## EXCERPT TO READ:
— begin —
# Deep Embedding for Clustering

In this tutorial we will implement deep embedding for clustering, an end-to-end neural network solution for clustering using an autoencoder approach for network pretrainin. While the MNIST dataset is used, this implementation uses a multilayer perceptron architecture and may be generalized to any non-imaging neural network task.

Paper: https://arxiv.org/pdf/1511.06335.pdf

In [None]:
import numpy as np
from sklearn.decomposition import PCA
from sklearn.cluster import KMeans
from sklearn.metrics import adjusted_rand_score
from matplotlib import pyplot
from tensorflow.keras import Input, Model, layers, losses, optimizers, datasets
import tensorflow.keras.backend as K

### Data

The following code block will prepare the MNIST dataset as archived by the Tensorflow / Keras library. For purposes of demonstration, both the train and valid cohorts are combined into a single array. Additionally, the original data to type `uint8` on range `[0, 255]` is scaled to range of `[0, 1]`.

In [None]:
def load_mnist():

    (x_train, y_train), (x_test, y_test) = datasets.mnist.load_data()
    
    # --- Combine train and valid for demo purposes
    x = np.concatenate((x_train, x_test))
    y = np.concatenate((y_train, y_test))
    
    # --- Flatten and scale
    x = x.reshape((x.shape[0], -1))
    x = x / 255.
    
    return x, y

In [None]:
# --- Load data
X, y = load_mnist()

### Low-dimensional latent space visualization

At various points during this tutorial, we will examine the quality of the (low-dimensional) latent space embedding in separating out our ground-truth MNIST dataset. To do so, we will use the following code block which performs a 2-dimensional PCA and plots the results with each digit encoded in a different color.

Note that **any** valid representation of `X` may be provided into this function, including the original 784-element raw data (acknowledging that the quality of this embedding is of course limited).

In [None]:
def pca(X, y):
    """
    Method to show PCA reduced features X
    
    :params
    
      (np.ndarray) X : 2D feature representation of size (rows, columns)
      (np.ndarray) y : 1D vector with ground-truth MNIST labels of size (rows,)
    
    """
    pyplot.clf()

    # --- Create PCA
    p = PCA(n_components=2)
    c = p.fit_transform(X)

    # --- Scatter
    fig = pyplot.figure(figsize=(8, 8))
    ax = fig.add_subplot(111)
— end —
## SHORT EXERCISE 1:
Revise the records, starting at the beginning of the records and ending at the line that contains "order: Coleoptera", replacing "phylum" with "division" and leaving everything else unchanged. Leave out the picture lines.

## GIVEN RECORDS:
— begin —
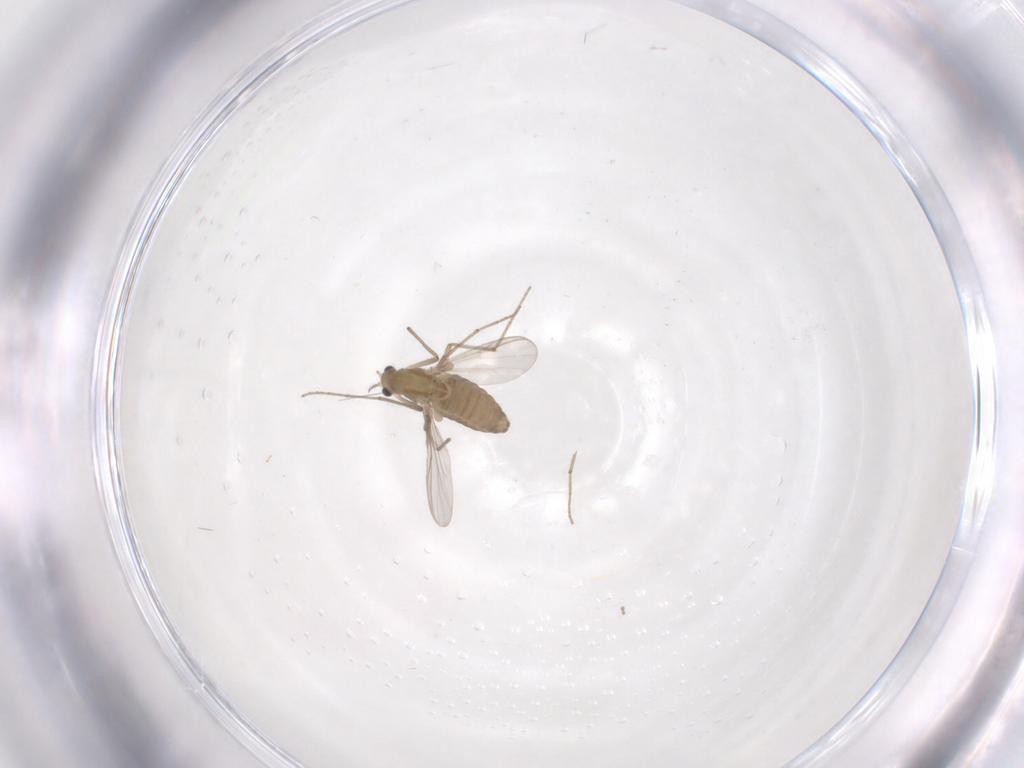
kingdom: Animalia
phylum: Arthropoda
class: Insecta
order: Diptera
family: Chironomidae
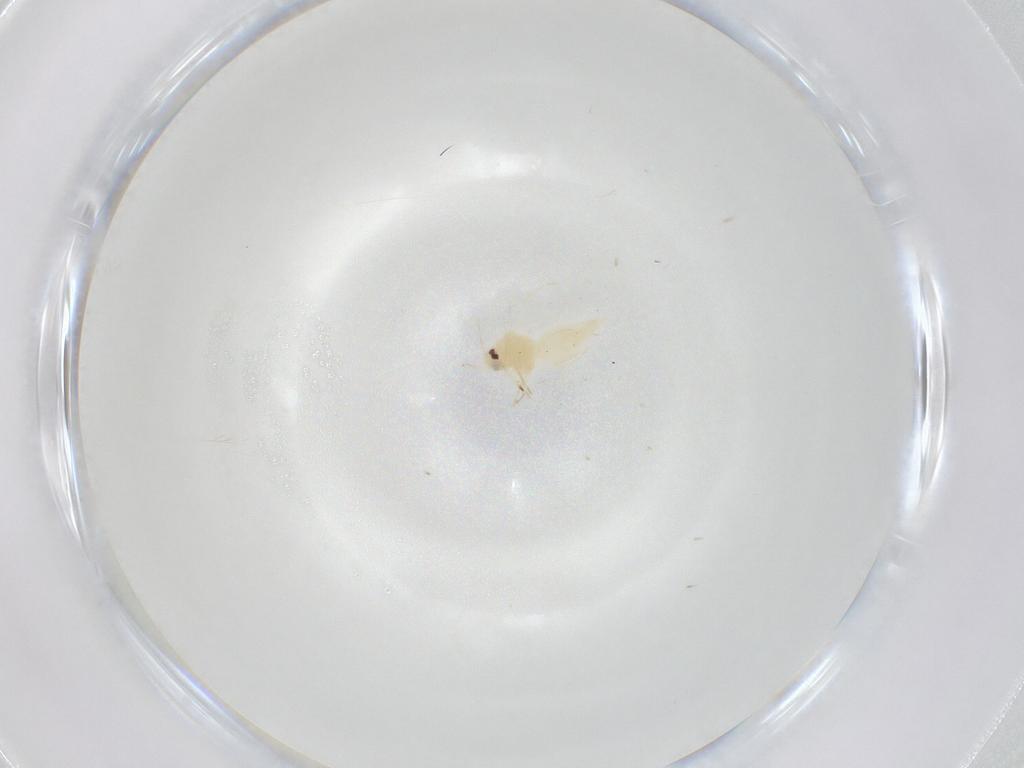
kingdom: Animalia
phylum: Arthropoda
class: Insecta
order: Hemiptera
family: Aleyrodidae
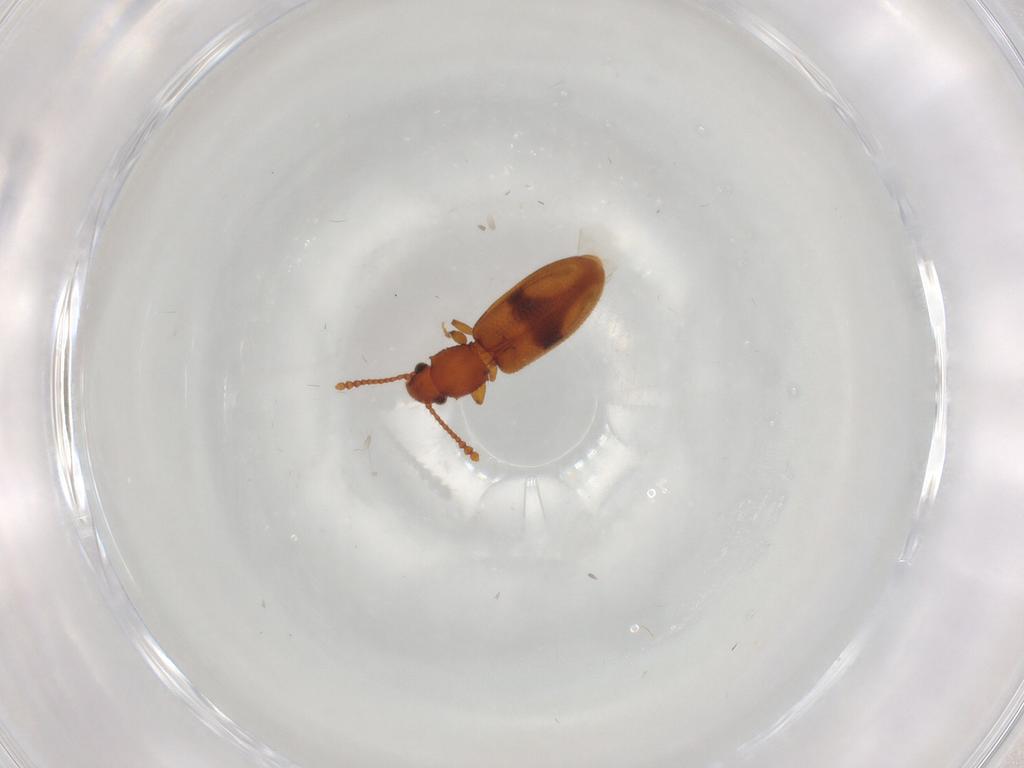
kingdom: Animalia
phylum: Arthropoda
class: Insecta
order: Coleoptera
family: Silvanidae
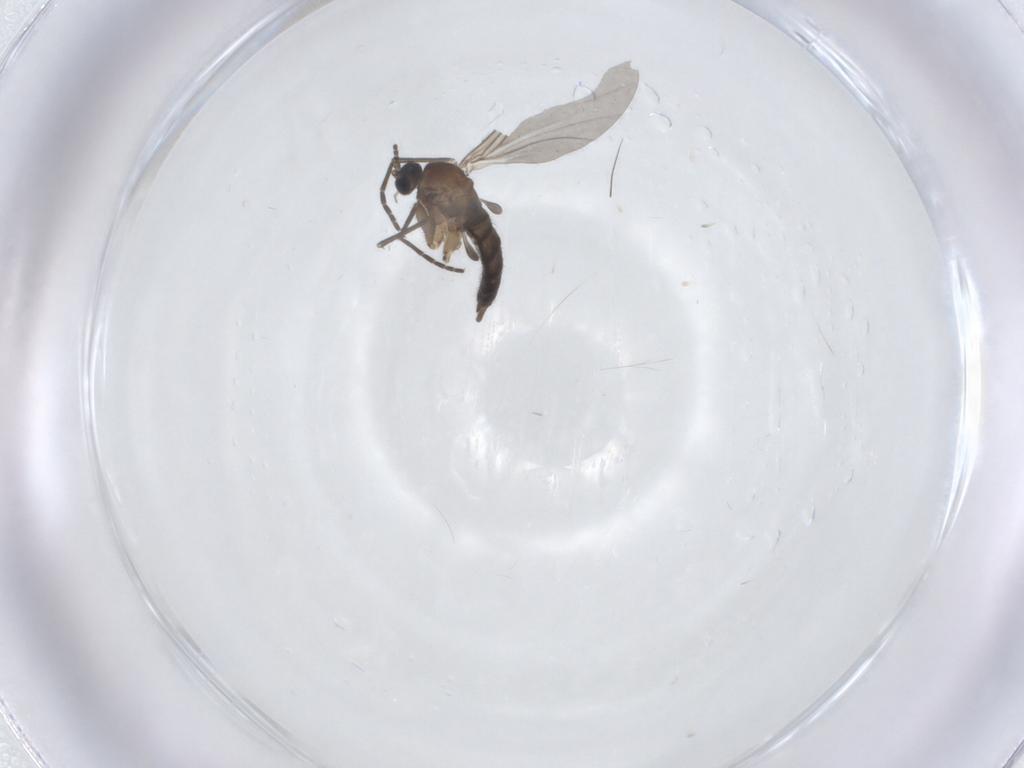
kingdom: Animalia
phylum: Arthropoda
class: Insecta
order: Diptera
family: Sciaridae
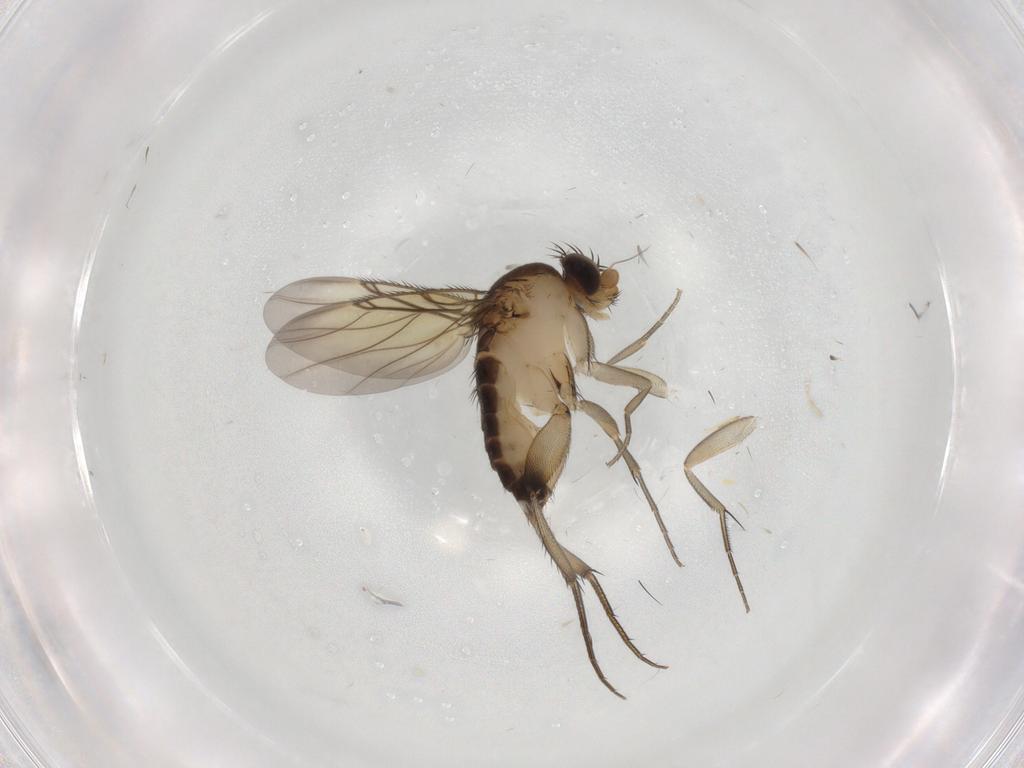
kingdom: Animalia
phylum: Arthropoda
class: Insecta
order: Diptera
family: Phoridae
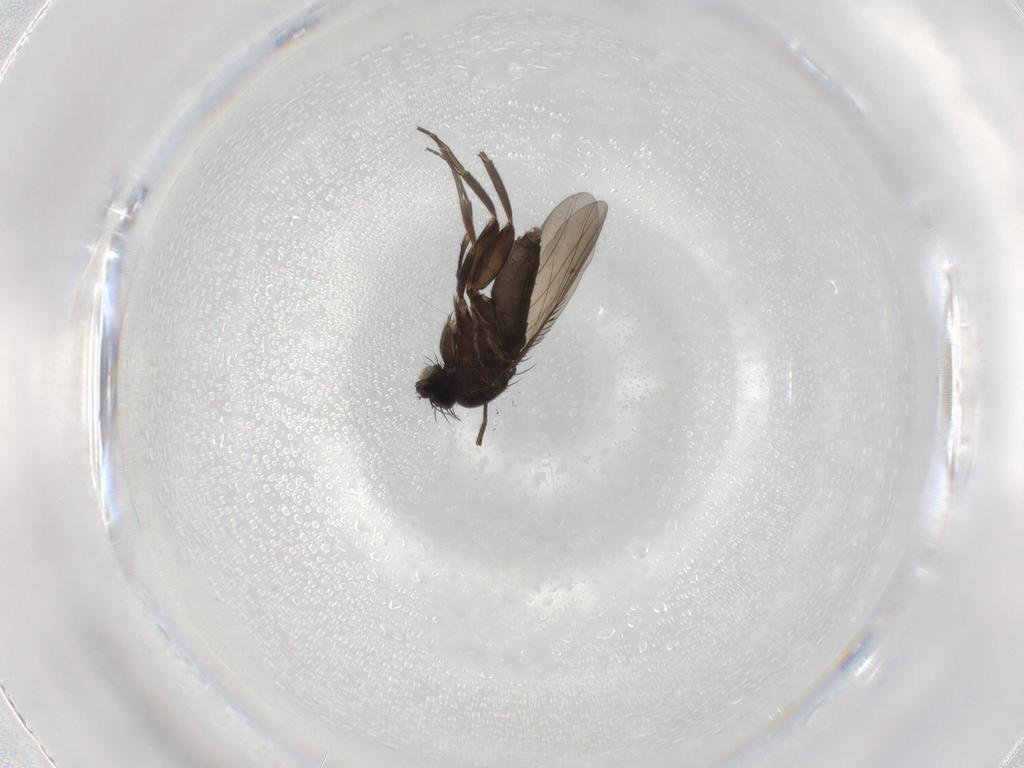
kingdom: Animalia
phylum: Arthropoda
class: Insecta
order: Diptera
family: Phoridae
— end —
## SHORT EXERCISE 2:
In the tutorial on deep embedding for clustering, to what range is the original MNIST data scaled?

## REPLY 1:
kingdom: Animalia
division: Arthropoda
class: Insecta
order: Diptera
family: Chironomidae
kingdom: Animalia
division: Arthropoda
class: Insecta
order: Hemiptera
family: Aleyrodidae
kingdom: Animalia
division: Arthropoda
class: Insecta
order: Coleoptera

## REPLY 2:
It is scaled to the range [0, 1].